Así entendido, todo es político. Yo trato de distinguir lo prepartidista del partido. En muchos lugares, los creyentes se dividen entre varios partidos, pero llevan adelante juntos grandes temas de la agenda política. Si se habla de aborto o de vida, por ejemplo, no hay bando político que valga: los católicos deben encontrarse juntos. Pero bien mirado, no se trata solo de los temas éticos más sensibles. Respecto a la inmigración, aparte de la gestión de emergencia, hay distintas formas de moverse: puedes tener en cuenta que el otro es ante todo una persona, o no. Y es una decisión que influye en el “bien común", porque afecta al futuro de todos.
Hay otra palabra que el papa Francisco cita continuamente y que usted también subraya: «discernimiento». ¿Qué quiere decir en este momento político? También a muchos les suena abstracto...
Entre los principios y la realidad, existe una tierra de nadie donde se toman las decisiones. Este es el campo del discernimiento. Se trata de la capacidad para elegir el bien para uno mismo y para los demás. El discernimiento es una lucha que desemboca en la construcción del "bien común", un arte que realiza humanamente quien lo practica y, en consecuencia, da «coraje, fuerza, consuelo y paz», como escribe el propio Ignacio de Loyola. Por eso, urge ahora "reconocer" las características que alimentan los populismos, "interpretar" el bloqueo de nuestro país por la falta de reformas necesarias para reactivarlo, y en tercer lugar "elegir" los temas sociales del pontificado de Francisco para humanizar la política.
Me ha llamado la atención la pregunta que en un momento dado usted plantea en el libro. «¿Estamos en el tiempo de la posverdad o de la pos-conciencia, que ya no sabe distinguir lo verdadero de lo falso, el bien del mal?». ¿Qué responde? En este caos que avanza, ¿también estamos perdiendo nuestra capacidad para juzgar o aún queda algo irreductible sobre lo que apoyarnos?
El Oxford English Dictionary consagró el término "posverdad" como la palabra del año 2016, precisando su significado: «Los hechos objetivos son menos influyentes para formar la opinión pública que los llamamientos a las emociones y las creencias personales». Siempre ha existido alguien que genera falsedades, pero hoy es como si se hubiera dejado de buscar el bien. Es la abdicación del querer distinguir entre el bien y el mal, lo verdadero y lo falso. Se niega hasta el dato menos opinable, el más científico. Al final, te fías más del primero que cuelga en redes sociales una opinión sobre vacunas que de un médico titulado. Es en parte un retorno del idealismo (abstracto), una especie de «espíritu puro» de matriz hegeliana que se cree porque debe creerse.

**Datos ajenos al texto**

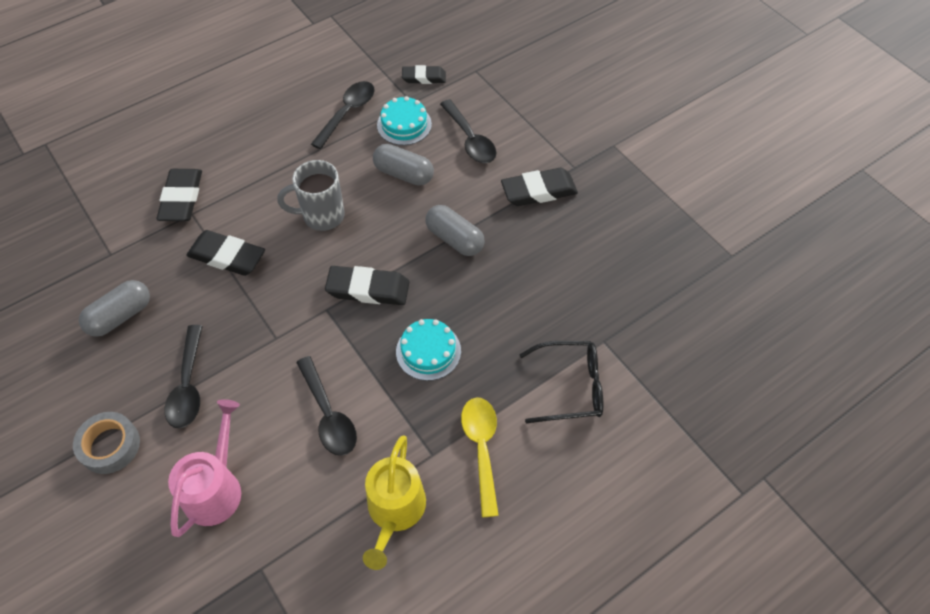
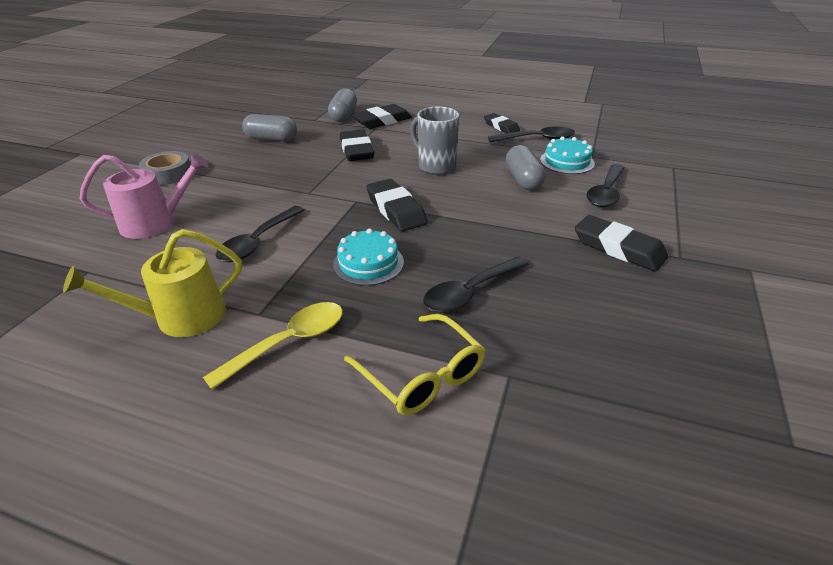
camera: 55 degrees right, 20 degrees down
black spoon [164,325,203,428] -> black spoon moved to [423,256,529,313]
black eraser [402,65,446,84] -> black eraser moved to [484,113,520,133]
grey capsule [425,205,485,256] -> grey capsule moved to [328,88,357,122]
black glasses [519,341,603,423] -> yellow glasses [344,314,485,415]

Las ideas de nación y pureza de la sangre, la nostalgia de un pasado épico, la ilusión de un gobierno perfecto, la referencia al líder, "padre y amo". Todas ellas cosas que prevalecen sobre cualquier hecho concreto. Es como tener que enfrentarse con una conciencia adormecida.
¿Qué puede despertarla?
Honestamente, no lo sé. En otros tiempos hicieron falta hechos traumáticos. Ahora ni siquiera la crisis económica, que ha golpeado y está golpeando fuerte, parece suficiente. Pero lo cierto es que tiene que pasar algo. Hace falta un acontecimiento para despertar a la persona.
Esta primavera se vota, será un momento fundamental. La UE pierde apoyos, está bajo sospecha y está mostrando unos límites enormes en su razón social, que debería ser la solidaridad. En cambio, usted sostiene que hace falta «más Europa». ¿Por qué? ¿Y cómo?
Hay que repensar Europa, pero una cosa es tener la idea de reformarla y otra es pensar que ya no sirve. Nuestra tradición viva exige pensarla desde los principios de subsidiariedad y solidaridad. Pero hay miles de jóvenes que están viviendo en Europa, tal vez habría que escucharles a ellos para entender cómo reformarla.